103.怖い視線
「……やっぱり帰ってもいいかしら?」
「え?」
「なんというか、ここにこれ以上いても無駄な気がするし……」
そこで、アルフィアが私にそのようなことを言ってきた。
彼女は微妙な表情をしている。その視線は、メルティナの方に向いている。やはり、彼女がいると気まずいのだろうか。
「アルフィア様……あのですね」
「うっ……」
そんなアルフィアに対して、メルティナはゆっくりと視線を向けた。その視線には、なんだか含みがある。
ただ、それはなんだか変だ。彼女の視線は、何故か少し怖いのである。
「メルティナ、あなたね……こんな時に、あんなことは言わないでよね?」
「……ああ、すみません。つい、いつのも癖で」
「うん?」
アルフィアとメルティナの会話に、私は違和感を覚えた。
それは、ファルーシャも同じようだ。彼女も、きょとんとしている。
私とファルーシャは顔を見合わせた後、アルフィアとメルティナを交互に見た。すると、二人は少し気まずそうな笑みを浮かべる。
「その……シズカさんには秘密にしていたんですけど、私はアルフィア様と約束を交わしていたのです」
「約束?」
「ええ、その……私は、あなただった訳じゃない。それが、私に戻った。ということは、色々と不都合があるでしょう」
「不都合?」
アルフィアの言葉に、私達は首を傾げた。彼女が言っている不都合というものが、どういうものなのかわからなかったからだ。
「昨日までシズカだったのが、私になったら皆変に思うでしょう。ほら、あなたと私では性格が違う訳だし……」
「え? ああ、確かにそれはそうかもしれないね」
「だから、メルティナに頼んでおいたのよ。
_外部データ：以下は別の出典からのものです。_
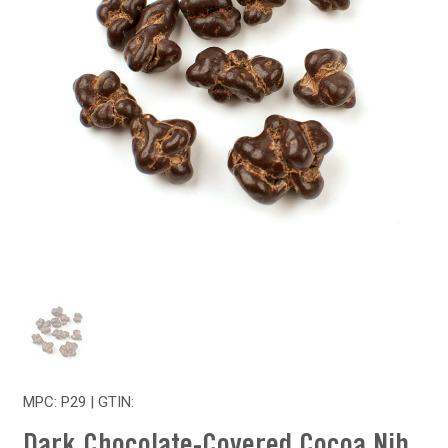
MPC: P29 | GTIN:
Dark Chocolate-Covered Cocoa Nib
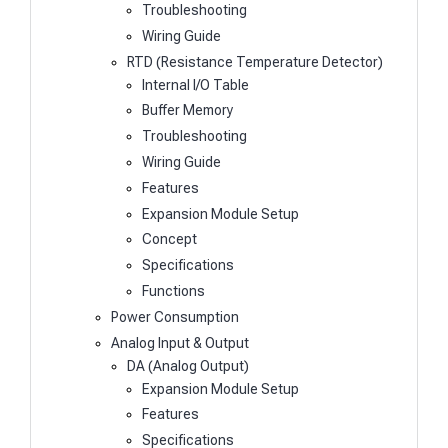
Troubleshooting
Wiring Guide
RTD (Resistance Temperature Detector)
Internal I/O Table
Buffer Memory
Troubleshooting
Wiring Guide
Features
Expansion Module Setup
Concept
Specifications
Functions
Power Consumption
Analog Input & Output
DA (Analog Output)
Expansion Module Setup
Features
Specifications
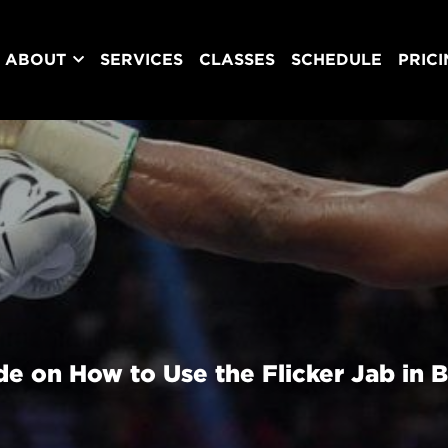
ABOUT
SERVICES
CLASSES
SCHEDULE
PRIC
e on How to Use the Flicker Jab in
もしも、私が変なことを言ったら止めて欲しいと……私、性格が悪いから、あなたがどういう感じに振る舞っていたのか、想像できないし……」
「そっか……」
どうやら、アルフィアは私を演じていたようである。確かに、急に性格が変わったら、クラスの皆は変に思うかもしれない。そこから、色々と秘密にしなければならないことがばれるというのは、不都合だろう。
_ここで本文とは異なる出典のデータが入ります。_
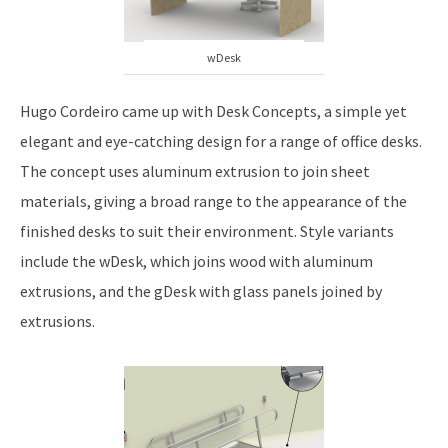
wDesk
Hugo Cordeiro came up with Desk Concepts, a simple yet
elegant and eye-catching design for a range of office desks.
The concept uses aluminum extrusion to join sheet
materials, giving a broad range to the appearance of the
finished desks to suit their environment. Style variants
include the wDesk, which joins wood with aluminum
extrusions, and the gDesk with glass panels joined by
extrusions.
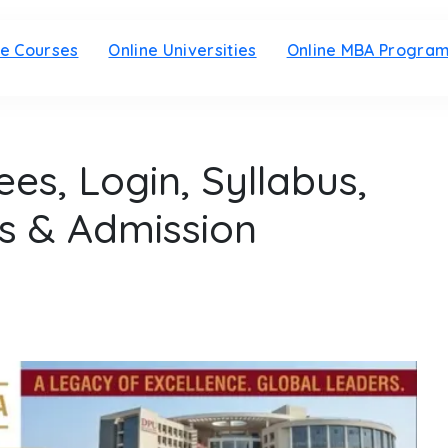
ne Courses
Online Universities
Online MBA Progra
es, Login, Syllabus,
s & Admission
それで、前の私をよく知っているメルティナに頼んだ。その流れは、理解できる。
しかし、アルフィアのうろたえっぷりはそれだけだと思えない。
「頼んだのは、私だったんだけど……メルティナ、滅茶苦茶怖いのよね」
「怖い?」
「ええ、彼女、私が変なことを言うと鋭い視線で睨んでくるのよ。迫力があり過ぎて、震えるというか……」
メルティナの視線が余程怖いのか、アルフィアは震えていた。
なんとなく、それは理解できる。色々と乗り越えた今の彼女には気迫があるはずだ。
「シズカさん?」
「あっ……」
「ほらね……」
私の心中を察したのか、彼女はその怖い視線を向けてきた。否定するつもりなのかもしれないが、それでは逆効果である。